═════ Data extracts ═════

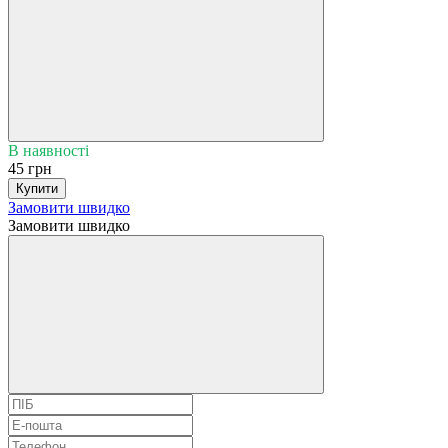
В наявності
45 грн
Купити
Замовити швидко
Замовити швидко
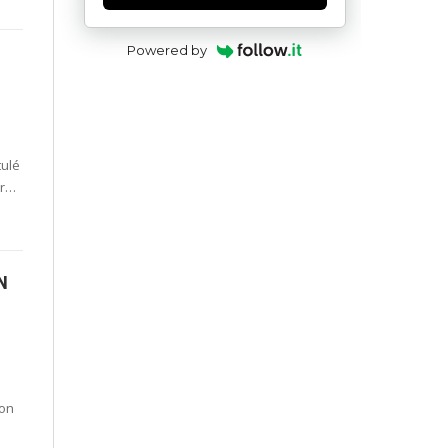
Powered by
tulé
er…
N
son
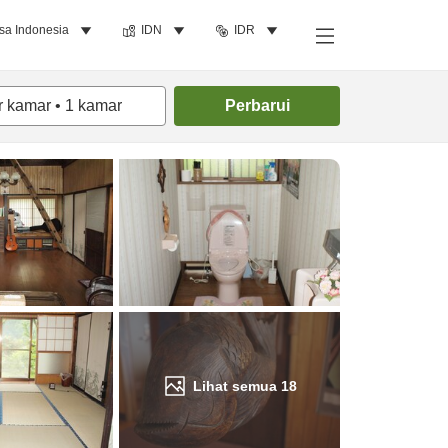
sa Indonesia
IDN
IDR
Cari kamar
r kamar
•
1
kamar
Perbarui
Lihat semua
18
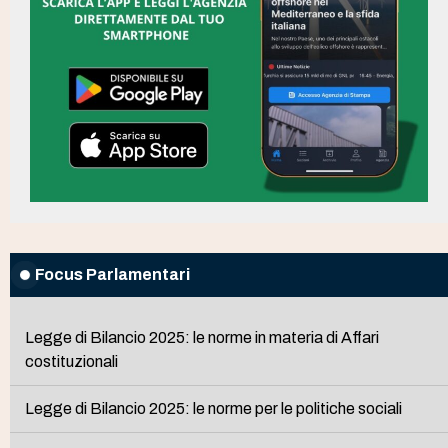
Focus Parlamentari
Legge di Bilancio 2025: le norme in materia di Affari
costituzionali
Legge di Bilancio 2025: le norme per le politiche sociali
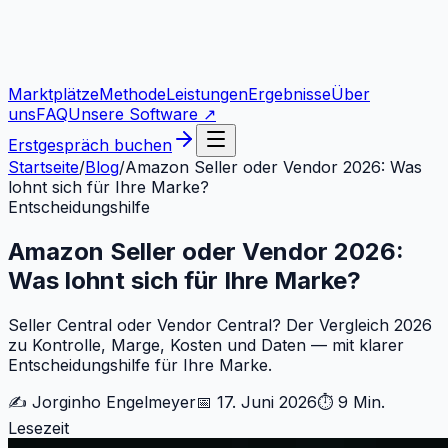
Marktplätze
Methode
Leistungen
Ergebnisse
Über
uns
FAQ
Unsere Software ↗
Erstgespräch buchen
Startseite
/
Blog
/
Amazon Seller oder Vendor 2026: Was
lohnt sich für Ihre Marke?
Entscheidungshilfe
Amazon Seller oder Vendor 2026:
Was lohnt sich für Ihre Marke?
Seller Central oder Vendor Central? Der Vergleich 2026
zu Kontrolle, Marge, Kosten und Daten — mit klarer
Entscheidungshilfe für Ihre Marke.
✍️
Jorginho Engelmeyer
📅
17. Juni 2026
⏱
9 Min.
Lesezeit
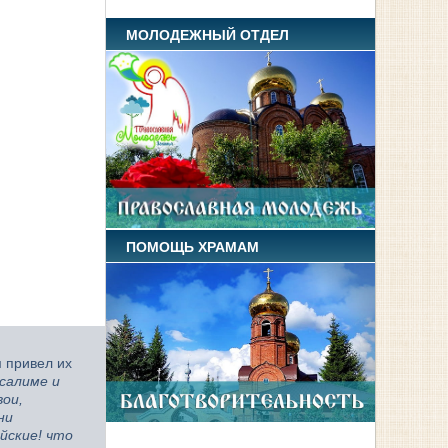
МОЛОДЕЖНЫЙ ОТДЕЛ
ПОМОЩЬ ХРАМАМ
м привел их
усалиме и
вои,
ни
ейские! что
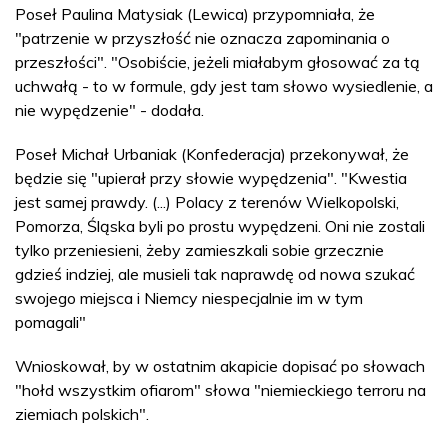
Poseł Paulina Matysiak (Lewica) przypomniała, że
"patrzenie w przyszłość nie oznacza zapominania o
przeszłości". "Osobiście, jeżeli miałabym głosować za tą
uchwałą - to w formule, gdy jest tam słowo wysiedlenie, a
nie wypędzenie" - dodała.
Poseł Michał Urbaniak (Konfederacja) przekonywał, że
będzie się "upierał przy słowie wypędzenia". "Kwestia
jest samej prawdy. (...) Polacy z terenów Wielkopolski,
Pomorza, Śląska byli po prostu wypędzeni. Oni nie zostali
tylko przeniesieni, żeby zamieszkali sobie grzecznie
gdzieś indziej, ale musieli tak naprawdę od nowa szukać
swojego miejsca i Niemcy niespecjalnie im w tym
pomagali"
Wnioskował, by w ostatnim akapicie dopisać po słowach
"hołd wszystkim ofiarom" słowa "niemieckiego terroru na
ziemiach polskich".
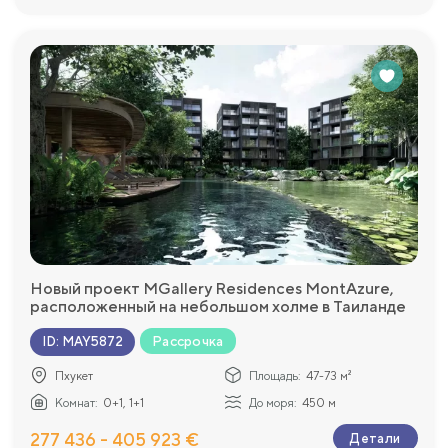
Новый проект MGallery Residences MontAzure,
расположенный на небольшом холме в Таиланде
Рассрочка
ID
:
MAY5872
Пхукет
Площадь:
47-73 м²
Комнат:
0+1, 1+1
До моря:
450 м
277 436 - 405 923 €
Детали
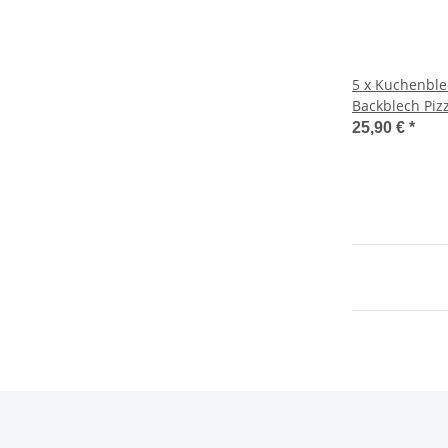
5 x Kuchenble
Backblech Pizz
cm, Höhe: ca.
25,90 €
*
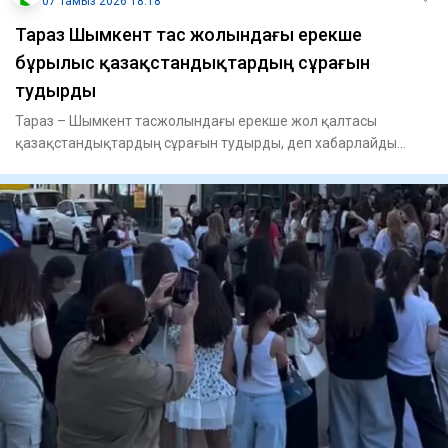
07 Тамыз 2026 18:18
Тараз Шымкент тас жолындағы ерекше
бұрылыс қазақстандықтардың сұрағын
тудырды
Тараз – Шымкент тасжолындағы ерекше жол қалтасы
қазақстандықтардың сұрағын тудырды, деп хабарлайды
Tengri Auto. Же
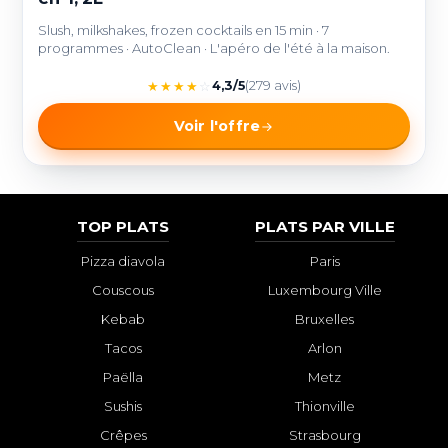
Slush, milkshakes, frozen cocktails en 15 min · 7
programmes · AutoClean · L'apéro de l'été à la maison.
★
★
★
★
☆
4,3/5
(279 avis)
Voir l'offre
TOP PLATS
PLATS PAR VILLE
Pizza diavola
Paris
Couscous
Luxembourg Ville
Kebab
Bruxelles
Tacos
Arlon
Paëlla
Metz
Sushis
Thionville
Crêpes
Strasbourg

═════

Please return the lines verbatim, starting with the one that contains "sa Indonesia" and ending with the one that contains "ейские! что", both included. Leave the pictures out of your answer.

sa Indonesia
IDN
IDR
Cari kamar
r kamar
•
1
kamar
Perbarui
Lihat semua
18
Focus Parlamentari
Legge di Bilancio 2025: le norme in materia di Affari
costituzionali
Legge di Bilancio 2025: le norme per le politiche sociali
Marktplätze
Methode
Leistungen
Ergebnisse
Über
uns
FAQ
Unsere Software ↗
Erstgespräch buchen
Startseite
/
Blog
/
Amazon Seller oder Vendor 2026: Was
lohnt sich für Ihre Marke?
Entscheidungshilfe
Amazon Seller oder Vendor 2026:
Was lohnt sich für Ihre Marke?
Seller Central oder Vendor Central? Der Vergleich 2026
zu Kontrolle, Marge, Kosten und Daten — mit klarer
Entscheidungshilfe für Ihre Marke.
✍️
Jorginho Engelmeyer
📅
17. Juni 2026
⏱
9 Min.
Lesezeit
МОЛОДЕЖНЫЙ ОТДЕЛ
ПОМОЩЬ ХРАМАМ
м привел их
усалиме и
вои,
ни
ейские! что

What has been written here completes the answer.